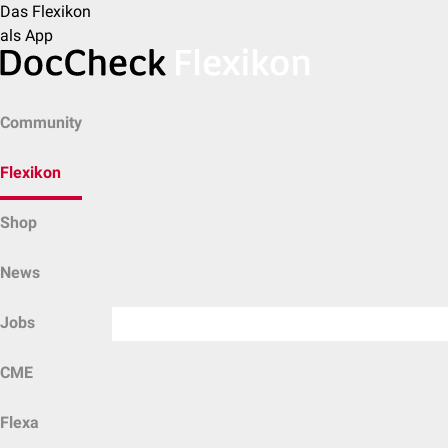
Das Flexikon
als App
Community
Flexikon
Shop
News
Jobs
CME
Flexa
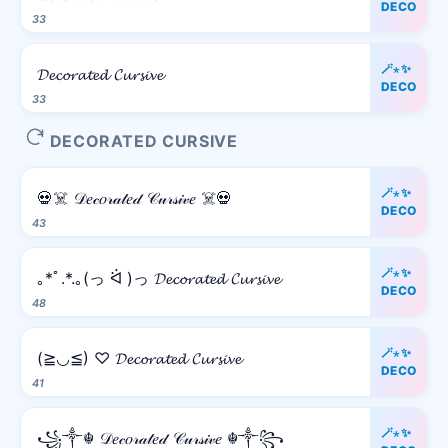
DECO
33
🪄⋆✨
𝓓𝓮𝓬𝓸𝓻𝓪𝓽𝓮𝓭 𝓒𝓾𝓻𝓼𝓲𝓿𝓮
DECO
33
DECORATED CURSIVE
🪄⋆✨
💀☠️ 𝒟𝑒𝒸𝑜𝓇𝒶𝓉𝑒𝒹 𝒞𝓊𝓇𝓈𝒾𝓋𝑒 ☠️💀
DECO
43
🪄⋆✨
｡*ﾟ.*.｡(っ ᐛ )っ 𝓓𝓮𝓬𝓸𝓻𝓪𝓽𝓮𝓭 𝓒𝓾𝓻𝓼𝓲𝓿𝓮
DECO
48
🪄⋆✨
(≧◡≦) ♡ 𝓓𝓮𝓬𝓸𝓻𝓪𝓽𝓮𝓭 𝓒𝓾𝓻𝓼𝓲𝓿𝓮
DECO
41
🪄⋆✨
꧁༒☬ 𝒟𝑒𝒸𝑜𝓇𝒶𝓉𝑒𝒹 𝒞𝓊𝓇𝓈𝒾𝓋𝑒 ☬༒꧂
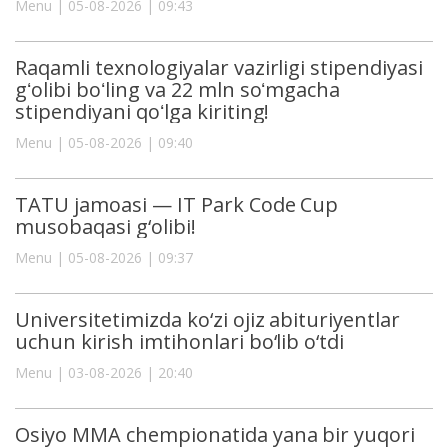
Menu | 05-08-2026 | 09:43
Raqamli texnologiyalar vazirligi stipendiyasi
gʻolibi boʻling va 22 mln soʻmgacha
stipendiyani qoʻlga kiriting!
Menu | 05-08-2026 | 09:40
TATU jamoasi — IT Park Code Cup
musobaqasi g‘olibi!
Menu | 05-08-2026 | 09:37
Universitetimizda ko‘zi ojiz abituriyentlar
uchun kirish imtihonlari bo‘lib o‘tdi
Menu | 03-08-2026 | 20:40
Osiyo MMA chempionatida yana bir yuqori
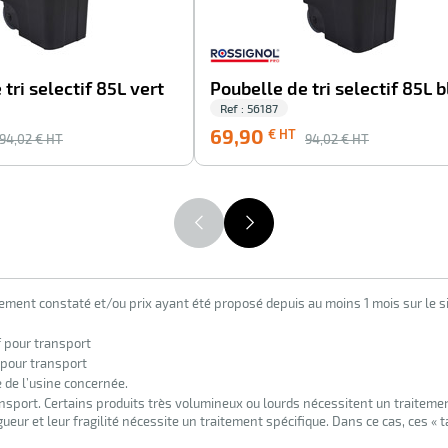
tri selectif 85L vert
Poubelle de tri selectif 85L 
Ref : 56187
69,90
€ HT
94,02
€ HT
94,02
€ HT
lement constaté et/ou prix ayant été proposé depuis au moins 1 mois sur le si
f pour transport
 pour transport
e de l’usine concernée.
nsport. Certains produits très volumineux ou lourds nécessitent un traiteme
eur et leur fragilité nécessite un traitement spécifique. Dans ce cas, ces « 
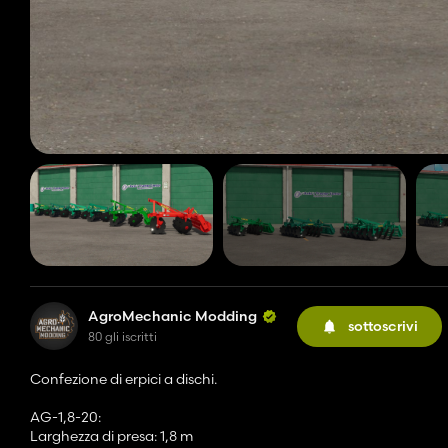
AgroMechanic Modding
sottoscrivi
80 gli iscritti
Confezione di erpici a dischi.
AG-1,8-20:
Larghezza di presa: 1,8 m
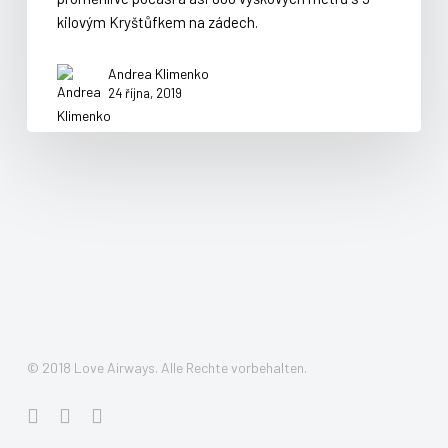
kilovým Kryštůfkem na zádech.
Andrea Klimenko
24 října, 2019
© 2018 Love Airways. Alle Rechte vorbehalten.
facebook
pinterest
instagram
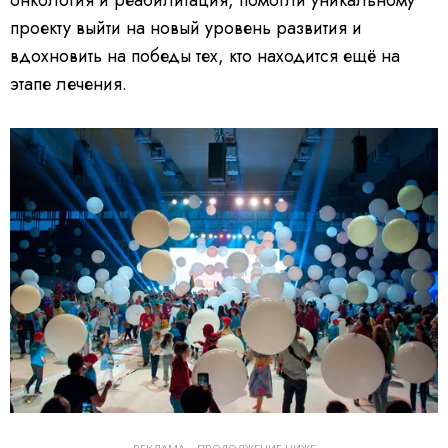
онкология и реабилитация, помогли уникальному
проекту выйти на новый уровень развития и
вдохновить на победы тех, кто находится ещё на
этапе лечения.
==
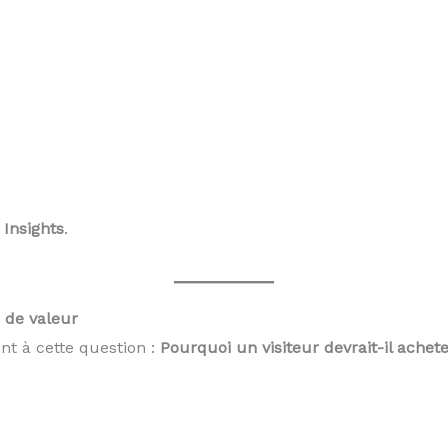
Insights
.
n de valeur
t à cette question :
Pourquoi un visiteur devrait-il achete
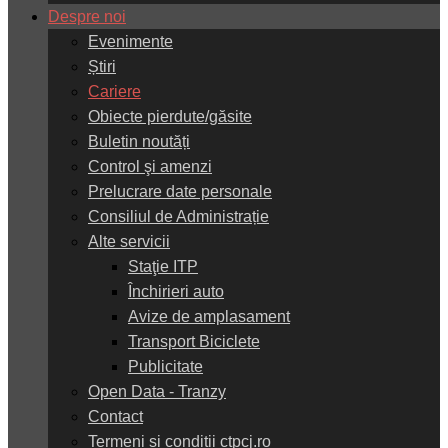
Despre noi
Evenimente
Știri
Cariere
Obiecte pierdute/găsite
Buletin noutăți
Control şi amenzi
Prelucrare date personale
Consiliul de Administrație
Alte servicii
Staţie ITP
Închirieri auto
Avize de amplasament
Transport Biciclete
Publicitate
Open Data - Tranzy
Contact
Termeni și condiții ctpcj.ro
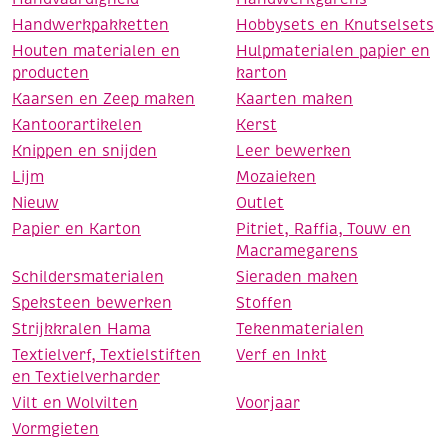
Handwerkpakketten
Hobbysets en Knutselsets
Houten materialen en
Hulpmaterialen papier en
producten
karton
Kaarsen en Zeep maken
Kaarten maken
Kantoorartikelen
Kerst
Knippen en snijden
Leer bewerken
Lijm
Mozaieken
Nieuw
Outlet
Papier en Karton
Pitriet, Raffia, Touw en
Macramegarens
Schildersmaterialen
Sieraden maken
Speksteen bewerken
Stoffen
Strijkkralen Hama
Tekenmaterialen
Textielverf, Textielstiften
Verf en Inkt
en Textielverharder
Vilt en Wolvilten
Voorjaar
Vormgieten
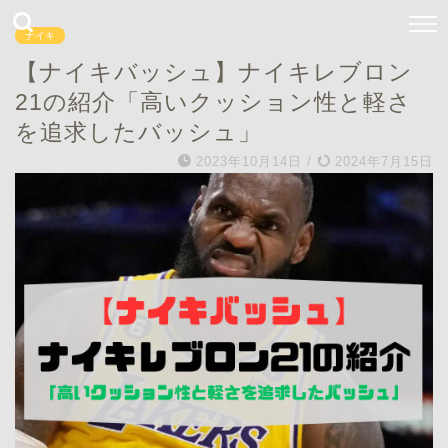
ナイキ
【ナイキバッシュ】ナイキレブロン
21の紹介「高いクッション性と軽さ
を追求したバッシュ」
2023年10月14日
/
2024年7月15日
---
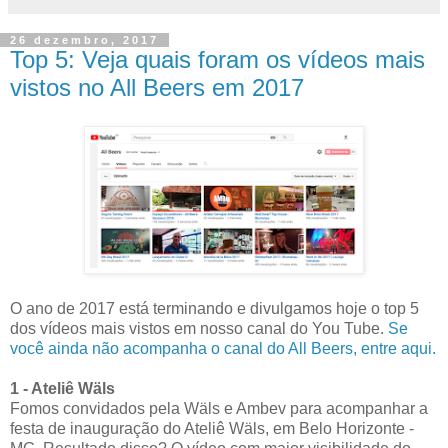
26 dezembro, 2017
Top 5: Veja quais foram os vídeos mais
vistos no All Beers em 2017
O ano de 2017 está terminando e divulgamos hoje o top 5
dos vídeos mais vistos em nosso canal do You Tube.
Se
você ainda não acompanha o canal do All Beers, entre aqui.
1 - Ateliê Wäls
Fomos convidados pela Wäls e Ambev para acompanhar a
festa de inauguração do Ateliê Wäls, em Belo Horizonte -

What the exercise asks
Copy exactly the part of the material above that opens with the line containing "Das Flexikon" and closes with the line containing "этапе лечения.", ends included. Drop the images.

Solution for this task
Das Flexikon
als App
Community
Flexikon
Shop
News
Jobs
CME
Flexa
DECO
33
🪄⋆✨
𝓓𝓮𝓬𝓸𝓻𝓪𝓽𝓮𝓭 𝓒𝓾𝓻𝓼𝓲𝓿𝓮
DECO
33
DECORATED CURSIVE
🪄⋆✨
💀☠️ 𝒟𝑒𝒸𝑜𝓇𝒶𝓉𝑒𝒹 𝒞𝓊𝓇𝓈𝒾𝓋𝑒 ☠️💀
DECO
43
🪄⋆✨
｡*ﾟ.*.｡(っ ᐛ )っ 𝓓𝓮𝓬𝓸𝓻𝓪𝓽𝓮𝓭 𝓒𝓾𝓻𝓼𝓲𝓿𝓮
DECO
48
🪄⋆✨
(≧◡≦) ♡ 𝓓𝓮𝓬𝓸𝓻𝓪𝓽𝓮𝓭 𝓒𝓾𝓻𝓼𝓲𝓿𝓮
DECO
41
🪄⋆✨
꧁༒☬ 𝒟𝑒𝒸𝑜𝓇𝒶𝓉𝑒𝒹 𝒞𝓊𝓇𝓈𝒾𝓋𝑒 ☬༒꧂
Menu | 05-08-2026 | 09:43
Raqamli texnologiyalar vazirligi stipendiyasi
gʻolibi boʻling va 22 mln soʻmgacha
stipendiyani qoʻlga kiriting!
Menu | 05-08-2026 | 09:40
TATU jamoasi — IT Park Code Cup
musobaqasi g‘olibi!
Menu | 05-08-2026 | 09:37
Universitetimizda ko‘zi ojiz abituriyentlar
uchun kirish imtihonlari bo‘lib o‘tdi
Menu | 03-08-2026 | 20:40
Osiyo MMA chempionatida yana bir yuqori
tri selectif 85L vert
Poubelle de tri selectif 85L 
Ref : 56187
69,90
€ HT
94,02
€ HT
94,02
€ HT
lement constaté et/ou prix ayant été proposé depuis au moins 1 mois sur le si
f pour transport
 pour transport
e de l’usine concernée.
nsport. Certains produits très volumineux ou lourds nécessitent un traiteme
eur et leur fragilité nécessite un traitement spécifique. Dans ce cas, ces « 
AgroMechanic Modding
sottoscrivi
80 gli iscritti
Confezione di erpici a dischi.
AG-1,8-20:
Larghezza di presa: 1,8 m
kilovým Kryštůfkem na zádech.
Andrea Klimenko
24 října, 2019
© 2018 Love Airways. Alle Rechte vorbehalten.
facebook
pinterest
instagram
онкология и реабилитация, помогли уникальному
проекту выйти на новый уровень развития и
вдохновить на победы тех, кто находится ещё на
этапе лечения.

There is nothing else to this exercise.